Mumbai: Markets fell more than 1.8% trade on Monday, tracking losses in other Asian markets, pulled down by renewed fears of recession in the United States and worries that Europe’s debt woes could trigger another banking crisis.
Investors tread cautiously to reports of European leaders working on new ways to limit the fallout from the euro zone sovereign debt crisis, with most Asian markets trading 1 to 3% lower.
Financial stocks and Reliance Industries led the decline, while shares in metals and mining firms slipped after copper futures hit 14-month lows in London and Shanghai.
At 11:19am, 30-share BSE index was down 1.8% at 15,877.09, with 28 of its components trading lower. It opened 0.2% higher, but had quickly slipped into negative territory. The 50-share NSE Nifty was trading 1.5% lower at 4,794.45 points.
“When the global situation is so precarious, and the domestic investment climate is also not much better, buyers are choosing to stay away from the market,” said D.D. Sharma, senior vice president at Anand Rathi Securities.
“This is actually the time at which long-term funds should be coming into the market,” he added.
Financial stocks came under pressure on concerns that rising interest rates and slowing credit demand will impact growth outlook for the sector.

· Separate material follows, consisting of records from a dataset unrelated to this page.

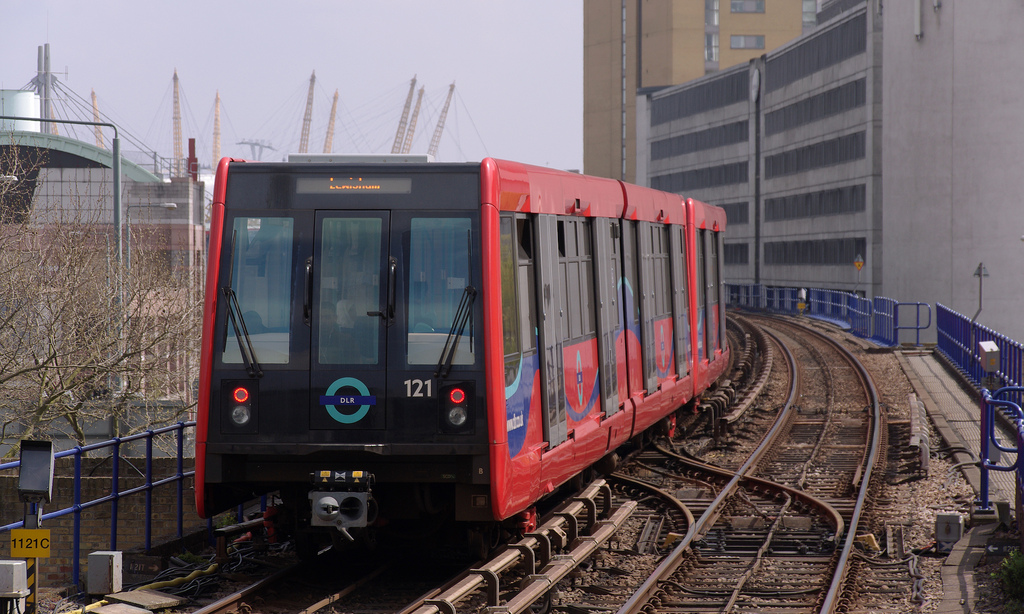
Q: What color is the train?
A: Red and black.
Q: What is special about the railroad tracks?
A: They criss- cross.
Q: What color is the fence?
A: Blue.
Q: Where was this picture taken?
A: On a railway.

Largest lender State Bank of India fell 1.2%, while private sector rivals ICICI Bank and HDFC Bank were down 1.1% and 3% each. The sectoral index slipped 1.9%.
Energy major Reliance Industries, which has the heaviest weightage in the main index, extended its losses from the previous session as investors continued to worry over the company’s woes in its oil and gas business.
Gas output from its key blocks off India’s east coast has been slowing, while a federal auditor recently criticised Reliance over violations in the development of the natural gas field. The stock was down 2.6% at Rs 750.70, taking its total losses in 2011 to 29%.
Metal and mining shares declined after copper futures in Shanghai dived to their lowest since August 2010, matching the fall at the London Metal Exchange in the previous session, on worries of likely slowing demand.
Coal India fell 4.4%, while non-ferrous metals producers Hindalco and Sterlite Industries declined more than 4% each.
Shares in Wipro , India’s No. 3 software services exporter bucked the trend, rising 1% to 343 rupees.
Earlier on Monday, the Economic Times reported the company was considering selling some assets of its US unit Infocrossing, in a deal worth up to $400 million. The company declined to comment on the report.
In the broader markets, 1,171 declines led 195 advances on moderate volume of 148.9 million shares.
In Asian markets, Japan’s Nikkei fell 1.9%, while the MSCI’s measure of Asian markets other than Japan was down 2.5%.
State-run Rashtriya Chemicals & Fertilisers rose 2.2% to Rs 74.40 after a top official said late on Friday that the government is planning a follow-on share sale in the company in the second half of the next fiscal year.
Ind-Swift Laboratories Ltd rose 1.2% to Rs 84.60 after a top official with the pharmaceutical ingredient-maker said on Friday it had received approval to sell seven products in Australia.